Exercise instructions -> Nothing but the lines from the line with "records and any indexes of public records" to the end of the records below should appear in the answer, each exactly as given.

*** Opening Given data ***

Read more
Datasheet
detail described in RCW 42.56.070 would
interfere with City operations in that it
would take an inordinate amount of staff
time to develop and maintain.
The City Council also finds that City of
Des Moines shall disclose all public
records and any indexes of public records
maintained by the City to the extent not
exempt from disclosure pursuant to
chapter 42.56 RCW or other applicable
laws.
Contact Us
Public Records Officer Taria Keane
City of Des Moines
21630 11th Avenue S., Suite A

*** Closing Given data ***

Solved problem ->
records and any indexes of public records
maintained by the City to the extent not
exempt from disclosure pursuant to
chapter 42.56 RCW or other applicable
laws.
Contact Us
Public Records Officer Taria Keane
City of Des Moines
21630 11th Avenue S., Suite A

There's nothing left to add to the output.